Saved data entries
---------------

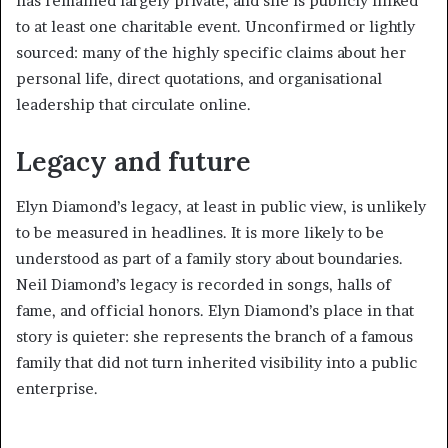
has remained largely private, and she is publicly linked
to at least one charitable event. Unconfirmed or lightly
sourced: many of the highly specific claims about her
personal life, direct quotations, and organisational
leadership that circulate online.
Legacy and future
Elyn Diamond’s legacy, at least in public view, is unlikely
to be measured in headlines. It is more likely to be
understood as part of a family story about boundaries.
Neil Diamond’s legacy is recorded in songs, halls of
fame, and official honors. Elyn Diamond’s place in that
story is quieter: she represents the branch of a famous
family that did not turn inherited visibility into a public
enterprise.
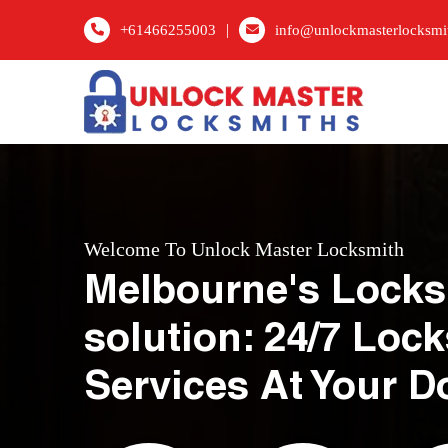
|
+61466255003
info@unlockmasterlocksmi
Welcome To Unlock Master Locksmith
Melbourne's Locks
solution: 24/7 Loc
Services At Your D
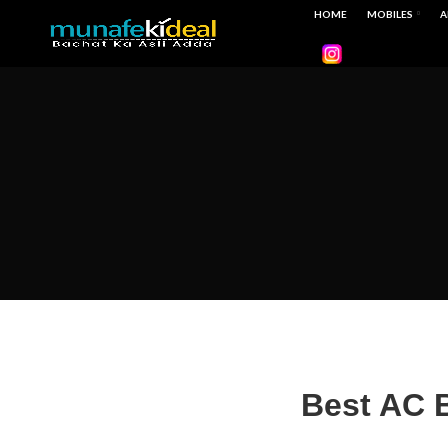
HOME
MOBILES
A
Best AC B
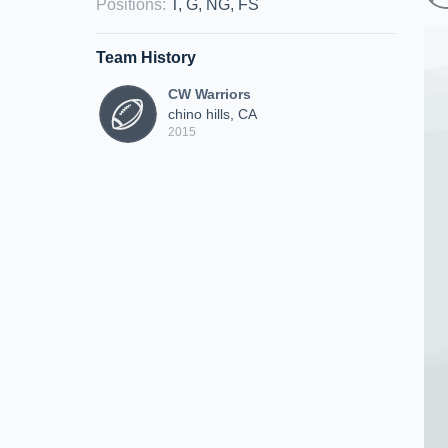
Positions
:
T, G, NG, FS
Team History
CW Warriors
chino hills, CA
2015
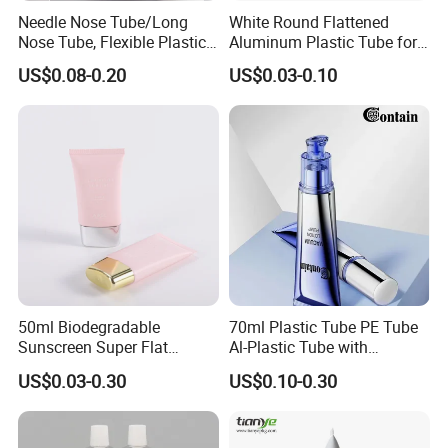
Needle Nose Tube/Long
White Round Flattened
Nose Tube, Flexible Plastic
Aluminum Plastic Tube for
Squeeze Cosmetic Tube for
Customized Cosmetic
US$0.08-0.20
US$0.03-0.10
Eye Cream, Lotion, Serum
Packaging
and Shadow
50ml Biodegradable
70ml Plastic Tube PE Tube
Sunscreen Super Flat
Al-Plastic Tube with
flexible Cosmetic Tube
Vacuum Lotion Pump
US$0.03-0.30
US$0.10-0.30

---------------

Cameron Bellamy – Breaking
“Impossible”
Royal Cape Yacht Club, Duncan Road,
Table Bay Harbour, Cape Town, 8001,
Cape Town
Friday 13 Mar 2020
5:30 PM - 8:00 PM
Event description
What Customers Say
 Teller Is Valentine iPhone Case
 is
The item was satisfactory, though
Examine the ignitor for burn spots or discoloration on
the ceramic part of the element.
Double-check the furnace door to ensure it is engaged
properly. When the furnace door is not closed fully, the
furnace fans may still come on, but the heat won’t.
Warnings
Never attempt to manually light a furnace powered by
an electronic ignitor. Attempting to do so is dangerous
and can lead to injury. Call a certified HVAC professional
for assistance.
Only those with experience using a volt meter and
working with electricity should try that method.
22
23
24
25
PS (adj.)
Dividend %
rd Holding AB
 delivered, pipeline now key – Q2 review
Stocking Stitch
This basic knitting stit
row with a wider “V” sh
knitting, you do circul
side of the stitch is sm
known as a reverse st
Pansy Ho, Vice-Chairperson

---------------

▸ **YOUR TASK**
Could you return exactly the stretch of the data above that starts at the line with "Examine the ignitor" and ends at the line with "delivered, pipeline now key – Q2 review", both lines included?

▸ **OUTPUT FOR THIS EXERCISE**
Examine the ignitor for burn spots or discoloration on
the ceramic part of the element.
Double-check the furnace door to ensure it is engaged
properly. When the furnace door is not closed fully, the
furnace fans may still come on, but the heat won’t.
Warnings
Never attempt to manually light a furnace powered by
an electronic ignitor. Attempting to do so is dangerous
and can lead to injury. Call a certified HVAC professional
for assistance.
Only those with experience using a volt meter and
working with electricity should try that method.
22
23
24
25
PS (adj.)
Dividend %
rd Holding AB
 delivered, pipeline now key – Q2 review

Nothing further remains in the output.